Monthly Archives: July 2018

Do tf.random_crop() operation on GPU

When I run code like:

with tf.device('/GPU:0'):
  images = tf.random_crop(images, [IMAGE_HEIGHT, IMAGE_WIDTH, IMAGE_CHANNELS])
...

it reports:

Could not satisfy explicit device specification '/device:GPU:0' because no supported kernel for GPU devices is available.

Looks operation tf.random_crop() doen’t have CUDA kernel implementation. Therefore I need to write it myself. The solution is surprisingly simple: write a function to do random_crop on one image by using tf.random_uniform() and tf.slice(), and then use tf.map_fn() to apply it on multi-images.

def my_random_crop(value, size):
    shape = tf.shape(value)
    size = tf.convert_to_tensor(size, dtype = tf.int32)
    limit = shape - size + 1
    offset = tf.random_uniform(tf.shape(shape), dtype = size.dtype, maxval = size.dtype.max) % limit
    return tf.slice(value, offset, size)
...
images = tf.map_fn(lambda img: my_random_crop(img, [IMAGE_HEIGHT, IMAGE_WIDTH, IMAGE_CHANNELS]), images)

It can run on GPU now.

Regularization loss in ‘slim’ library of Tensorflow

My python code using slim library to train classification model in Tensorflow:

    with tf.contrib.slim.arg_scope(mobilenet_v2.training_scope(weight_decay = 0.001)):
      logits, _ = mobilenet_v2.mobilenet(images, NUM_CLASSES)
    cross_entropy = tf.losses.sparse_softmax_cross_entropy(labels=labels, logits=logits)
    cross_entropy = tf.reduce_mean(cross_entropy)
    global_step = tf.contrib.framework.get_or_create_global_step()
    train_op = tf.contrib.slim.learning.create_train_op(cross_entropy, opt, global_step = global_step)
...
    sess.run(train_op)

It works fine. However, no matter what value the ‘weight_decay’ is, the training accuracy of the model could reach higher than 90% easily. It seems ‘weight_decay’ just doesn’t work.
In order to find out the reason, I reviewed the code of Tensorflow for ‘tf.losses.sparse_softmax_cross_entropy()’:

# tensorflow/python/ops/losses/losses_impl.py
@tf_export("losses.sparse_softmax_cross_entropy")
def sparse_softmax_cross_entropy(
    labels, logits, weights=1.0, scope=None,
    loss_collection=ops.GraphKeys.LOSSES,
    reduction=Reduction.SUM_BY_NONZERO_WEIGHTS):
...
  with ops.name_scope(scope, "sparse_softmax_cross_entropy_loss",
                      (logits, labels, weights)) as scope:
    # As documented above in Args, labels contain class IDs and logits contains
    # 1 probability per class ID, so we expect rank(logits) - rank(labels) == 1;
    # therefore, expected_rank_diff=1.
    labels, logits, weights = _remove_squeezable_dimensions(
        labels, logits, weights, expected_rank_diff=1)
    losses = nn.sparse_softmax_cross_entropy_with_logits(labels=labels,
                                                         logits=logits,
                                                         name="xentropy")
    return compute_weighted_loss(
        losses, weights, scope, loss_collection, reduction=reduction)

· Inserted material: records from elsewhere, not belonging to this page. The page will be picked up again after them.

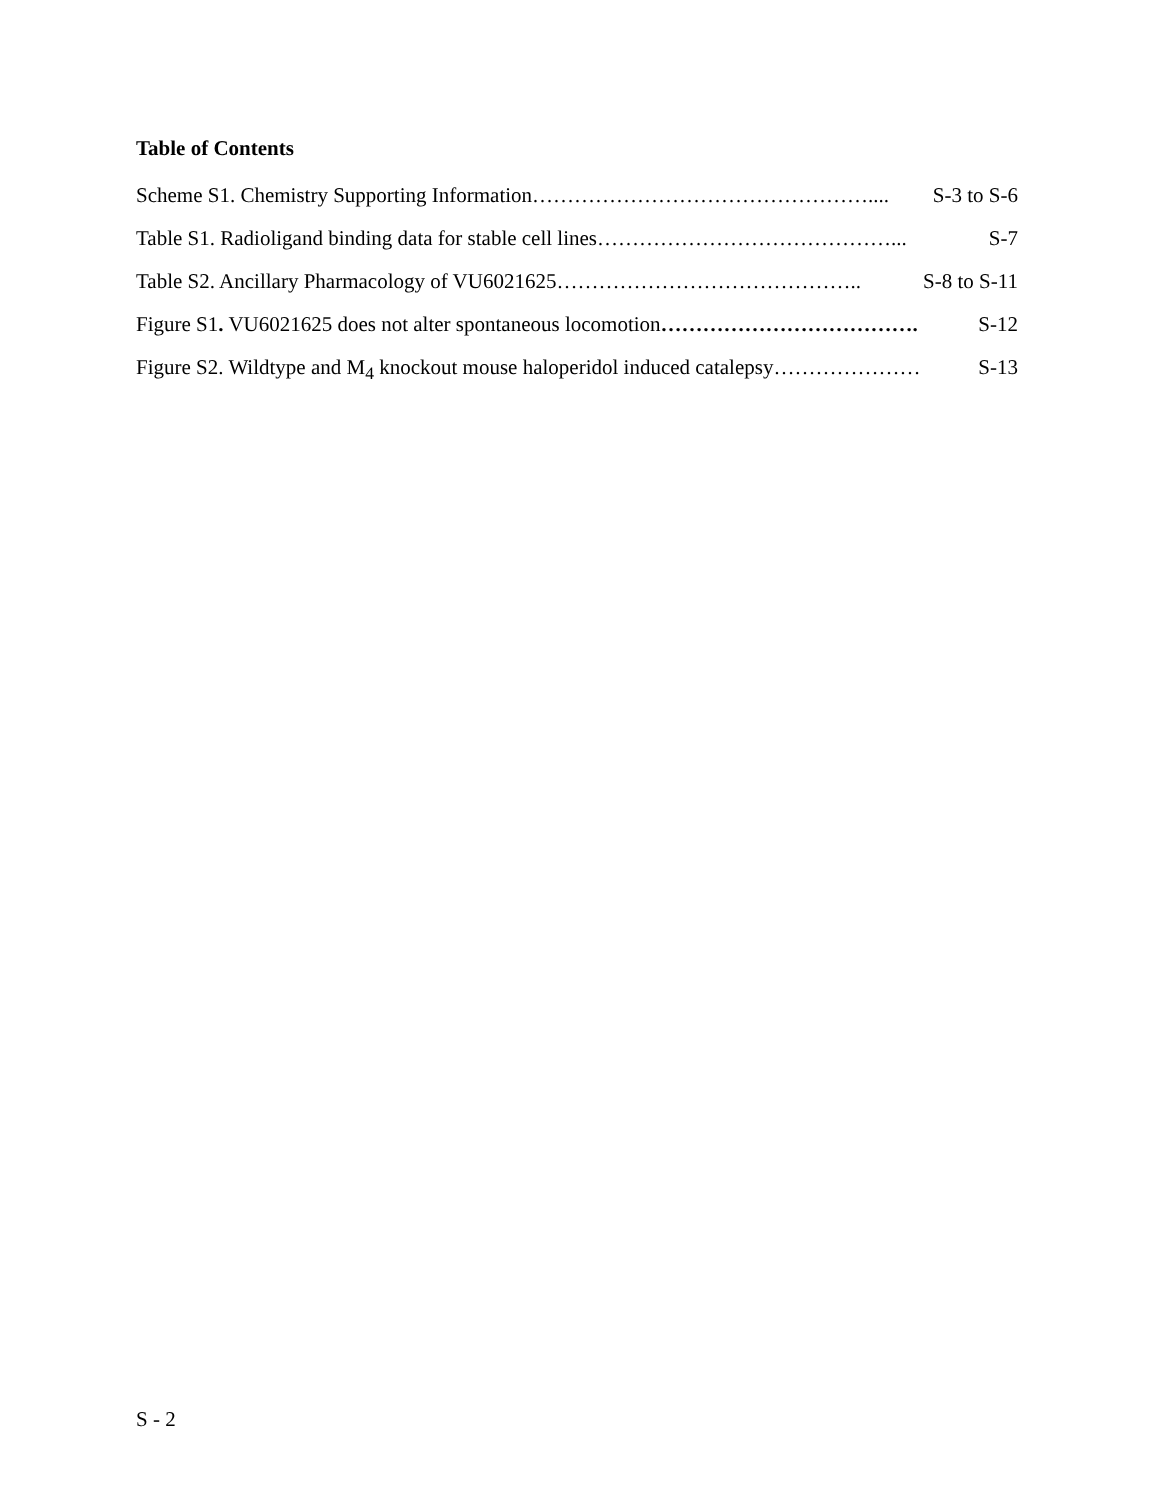Table of Contents
Scheme S1. Chemistry Supporting Information………………………………………….... S-3 to S-6
Table S1. Radioligand binding data for stable cell lines……………………………………... S-7
Table S2. Ancillary Pharmacology of VU6021625…………………………………….. S-8 to S-11
Figure S1. VU6021625 does not alter spontaneous locomotion………………………………. S-12
Figure S2. Wildtype and M<sub>4</sub> knockout mouse haloperidol induced catalepsy………………… S-13
S - 2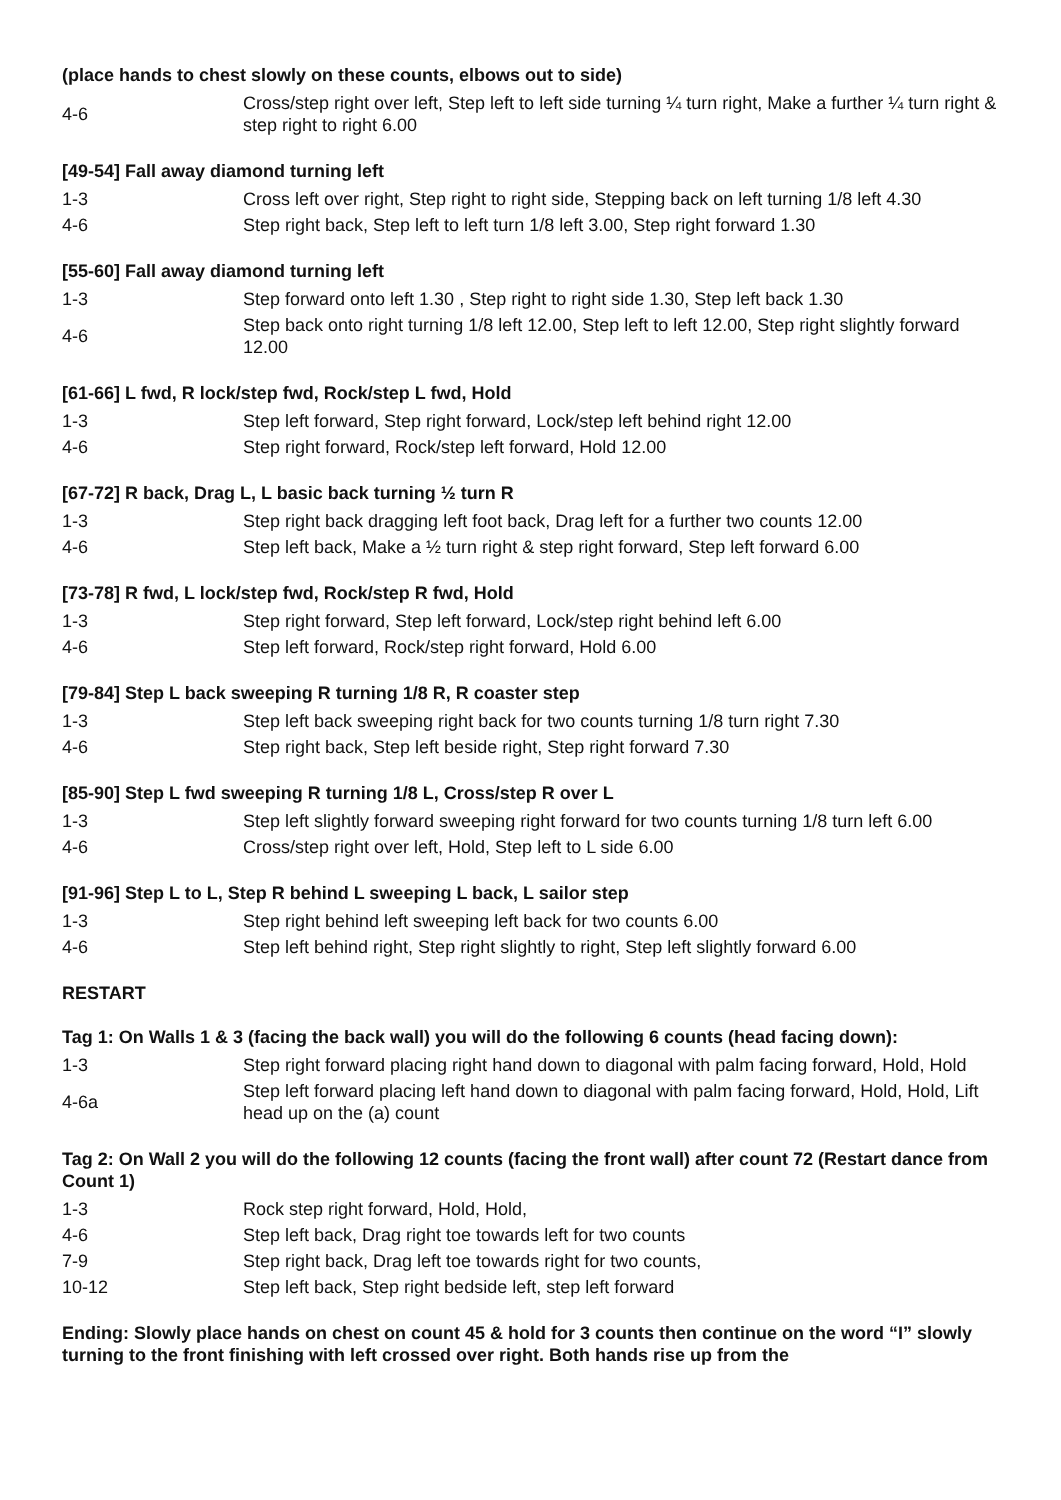(place hands to chest slowly on these counts, elbows out to side)
| 4-6 | Cross/step right over left, Step left to left side turning ¼ turn right, Make a further ¼ turn right & step right to right 6.00 |
[49-54] Fall away diamond turning left
| 1-3 | Cross left over right, Step right to right side, Stepping back on left turning 1/8 left 4.30 |
| 4-6 | Step right back, Step left to left turn 1/8 left 3.00, Step right forward 1.30 |
[55-60] Fall away diamond turning left
| 1-3 | Step forward onto left 1.30 , Step right to right side 1.30, Step left back 1.30 |
| 4-6 | Step back onto right turning 1/8 left 12.00, Step left to left 12.00, Step right slightly forward 12.00 |
[61-66] L fwd, R lock/step fwd, Rock/step L fwd, Hold
| 1-3 | Step left forward, Step right forward, Lock/step left behind right 12.00 |
| 4-6 | Step right forward, Rock/step left forward, Hold 12.00 |
[67-72] R back, Drag L, L basic back turning ½ turn R
| 1-3 | Step right back dragging left foot back, Drag left for a further two counts 12.00 |
| 4-6 | Step left back, Make a ½ turn right & step right forward, Step left forward 6.00 |
[73-78] R fwd, L lock/step fwd, Rock/step R fwd, Hold
| 1-3 | Step right forward, Step left forward, Lock/step right behind left 6.00 |
| 4-6 | Step left forward, Rock/step right forward, Hold 6.00 |
[79-84] Step L back sweeping R turning 1/8 R, R coaster step
| 1-3 | Step left back sweeping right back for two counts turning 1/8 turn right 7.30 |
| 4-6 | Step right back, Step left beside right, Step right forward 7.30 |
[85-90] Step L fwd sweeping R turning 1/8 L, Cross/step R over L
| 1-3 | Step left slightly forward sweeping right forward for two counts turning 1/8 turn left 6.00 |
| 4-6 | Cross/step right over left, Hold, Step left to L side 6.00 |
[91-96] Step L to L, Step R behind L sweeping L back, L sailor step
| 1-3 | Step right behind left sweeping left back for two counts 6.00 |
| 4-6 | Step left behind right, Step right slightly to right, Step left slightly forward 6.00 |
RESTART
Tag 1: On Walls 1 & 3 (facing the back wall) you will do the following 6 counts (head facing down):
| 1-3 | Step right forward placing right hand down to diagonal with palm facing forward, Hold, Hold |
| 4-6a | Step left forward placing left hand down to diagonal with palm facing forward, Hold, Hold, Lift head up on the (a) count |
Tag 2: On Wall 2 you will do the following 12 counts (facing the front wall) after count 72 (Restart dance from Count 1)
| 1-3 | Rock step right forward, Hold, Hold, |
| 4-6 | Step left back, Drag right toe towards left for two counts |
| 7-9 | Step right back, Drag left toe towards right for two counts, |
| 10-12 | Step left back, Step right bedside left, step left forward |
Ending: Slowly place hands on chest on count 45 & hold for 3 counts then continue on the word “I” slowly turning to the front finishing with left crossed over right. Both hands rise up from the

The ‘losses.sparse_softmax_cross_entropy()’ simply call ‘tf.nn.sparse_softmax_cross_entropy()’. Then let’s look into the implementation of ‘compute_weighted_loss()’:

# tensorflow/python/ops/losses/losses_impl.py
@tf_export("losses.compute_weighted_loss")
def compute_weighted_loss(
    losses, weights=1.0, scope=None, loss_collection=ops.GraphKeys.LOSSES,
    reduction=Reduction.SUM_BY_NONZERO_WEIGHTS):
...
      loss = math_ops.cast(loss, input_dtype)
      util.add_loss(loss, loss_collection)
      return loss
What the secret in 'util.add_loss()'?
# tensorflow/python/ops/losses/util.py
@tf_export("losses.add_loss")
def add_loss(loss, loss_collection=ops.GraphKeys.LOSSES):
...
  if loss_collection:
    ops.add_to_collection(loss_collection, loss)

The losses of 'losses.sparse_softmax_cross_entropy()' will be added into collection of 'GraphKeys.LOSSES'. Then where dose the weight of parameters go ? Will they be added into same collection ? Let's check. All the layer written by library of 'tf.layers' or 'tf.contrib.slim' are inherited from 'class Layer' and will call 'add_loss()' when this layer call 'add_variable()'. Let's check 'add_loss()' of base class 'Layer':
@tf_export('layers.Layer')
class Layer(checkpointable.CheckpointableBase):
...
    def add_loss(self, losses, inputs=None):
        ...
        _add_elements_to_collection(losses, ops.GraphKeys.REGULARIZATION_LOSSES)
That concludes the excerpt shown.